On the surface we compete
Spread our leaves for a chance
to be seen by light of day.

But our leaves fall
Decomposing to nurture
those who we left behind.

Under the surface
we all intertwine
Your roots and mine
A common foundation

And if one is dug up
we all become torn —
Though we never doubt that
New life will be born.

This poem was inspired by a podcast episode featuring a rabbi who doesn’t exactly follow the tradition of the 39 generations of rabbis before him.

I’ve struggled for several years with how to put into words my divergence from religion. (Hence seeking out the wisdom of people who are asking challenging questions and inviting others to engage with what it means to ask these questions and live differently.) And, after that, with how to describe the spirituality I now embody, it’s continuing evolution, the practice of the path I follow, and why. Mostly, religion felt divisive, which was not a truth my spirit could follow.
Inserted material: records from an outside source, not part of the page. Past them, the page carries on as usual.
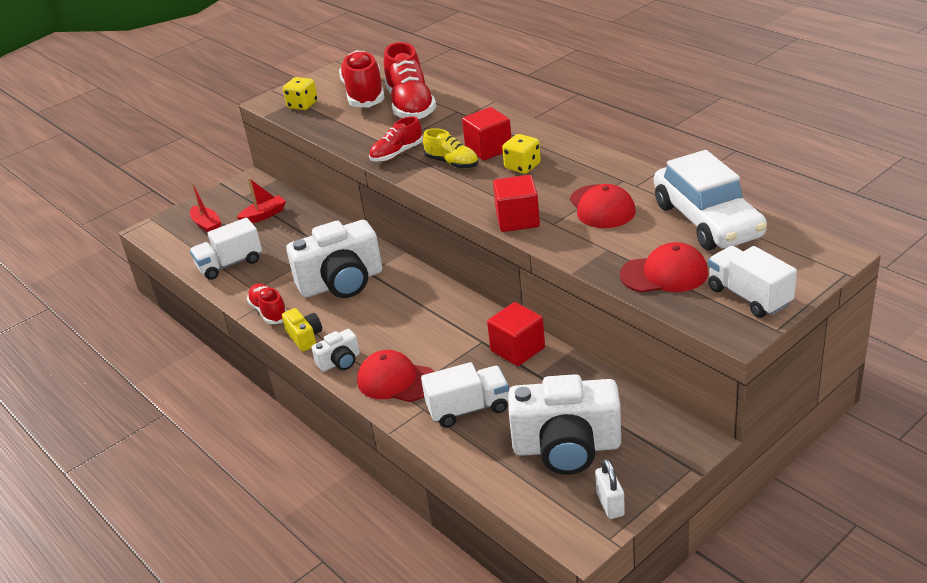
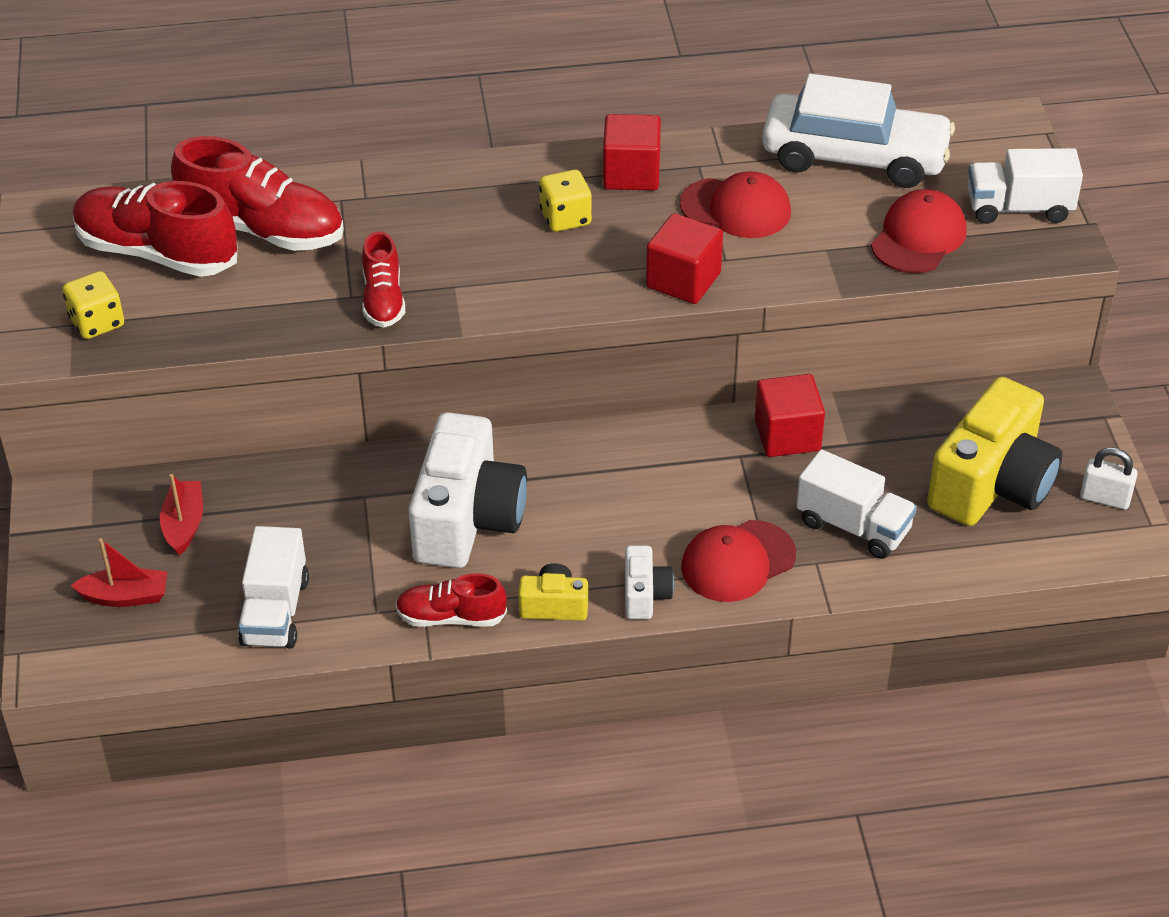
camera: 60 degrees left, 10 degrees up
white truck [421,362,509,428] -> white truck turned 105 degrees clockwise [796,449,917,559]
yellow shoe [423,128,478,169] -> none
red cube [462,107,511,161] -> red cube moved to [603,114,661,191]
white camera [508,374,621,475] -> yellow camera [927,377,1062,526]

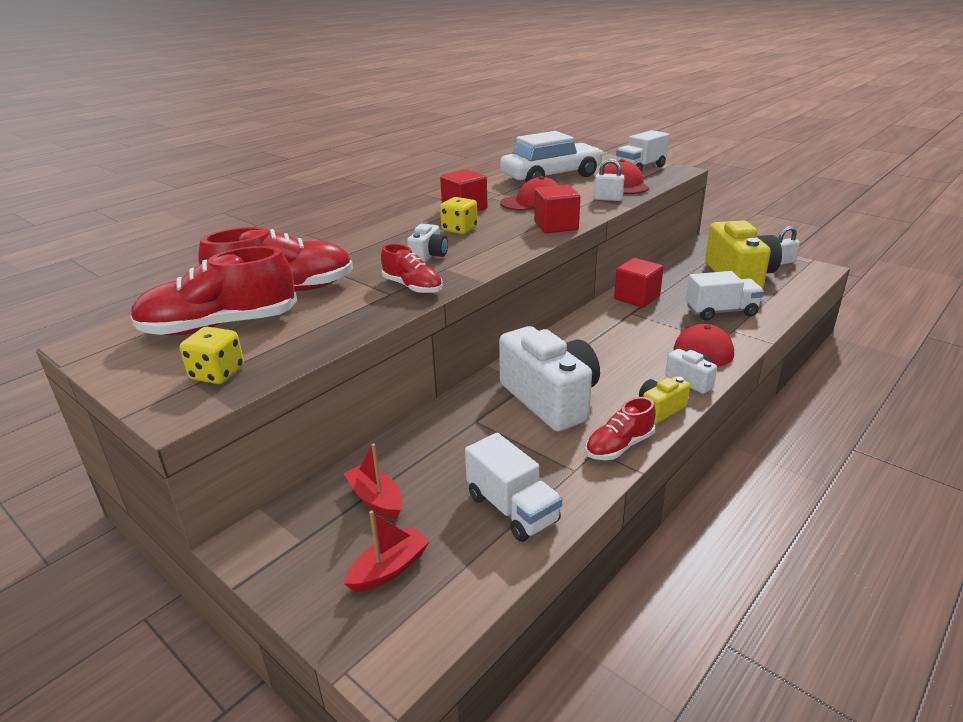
camera: 40 degrees left, 15 degrees down
none -> white camera [407,224,448,263]
none -> white padlock [594,159,625,201]

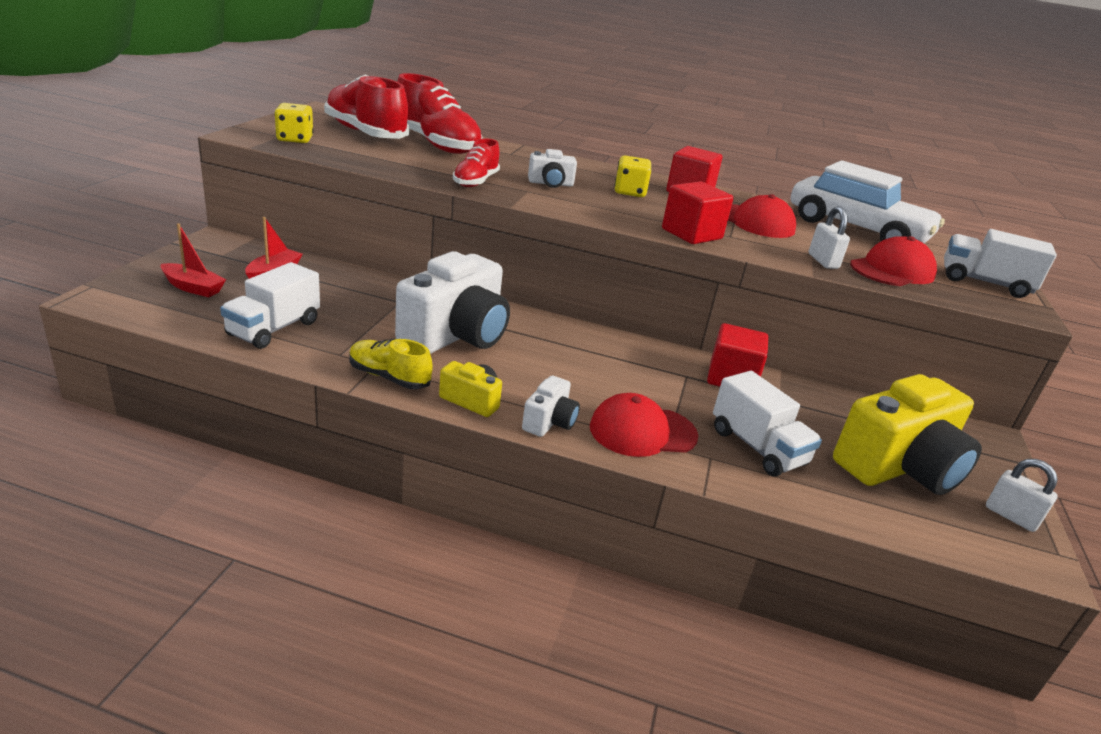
camera: 60 degrees right, 0 degrees up
red shoe [586,397,656,460] -> yellow shoe [350,339,433,389]

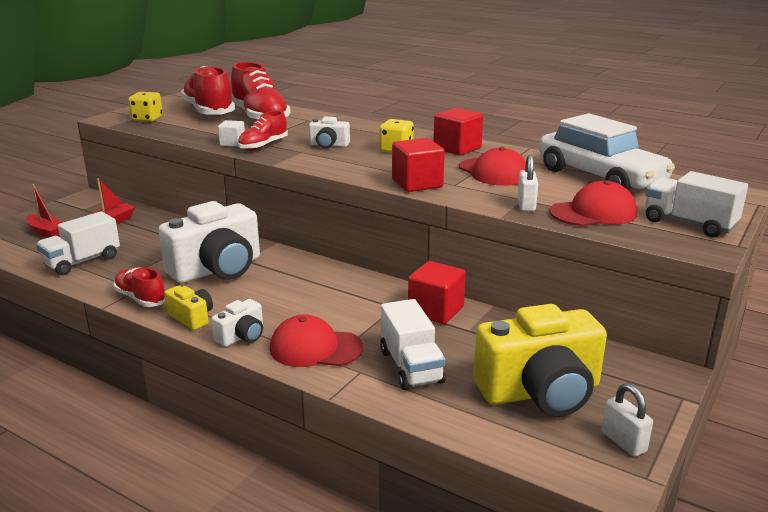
camera: 20 degrees right, 5 degrees down
yellow shoe [350,339,433,389] -> red shoe [113,268,165,307]
none -> white cube [218,120,245,147]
Our interconnectedness felt true, and that is what I followed.

What is now in my spirit and mind is a puzzle — made up of the many pieces I’ve placed together as life goes on, as I learn, as I grow, as experience and a clearing of the fog from my eyes both enable me to see more clearly, to understand without words, and to explain with wise words. Some pieces I haven’t quite fit into the picture — I hold onto them until their placement is clear. None are forced, none are thrown out. I’m not quite sure what the full picture is yet. I see the major themes that have emerged, and I feel it is a beautiful picture with a purpose, but it just isn’t clear. And that is okay. I’m learning to let that be okay.

One thing I do know: Community is crucial. The We is prominent. And part of my purpose is to use my life path to help us create a more beautiful We, to help Us move forward.

The sense of We is most clear for me when I’m in nature. It vibrates through my body, pings the frequency of my spirit. And I know, without words, I just know. And I see it all around me. And sometimes I need to go be in nature to remember that it is not all about I, that the We is what will propel Us forward, that all is symbiotic, that we are an ecological system and each component is necessary.

With that in mind, I see the purpose religion serves. I acknowledge it. And, I challenge the pieces that don’t allow us to evolve. I’m learning to ask the hard questions that serve to move us forward, and to un-ask the unwise questions that hold us back. I am learning to do this is all areas of life, not just religion and beliefs. I am learning to do this with myself, over and over. And over.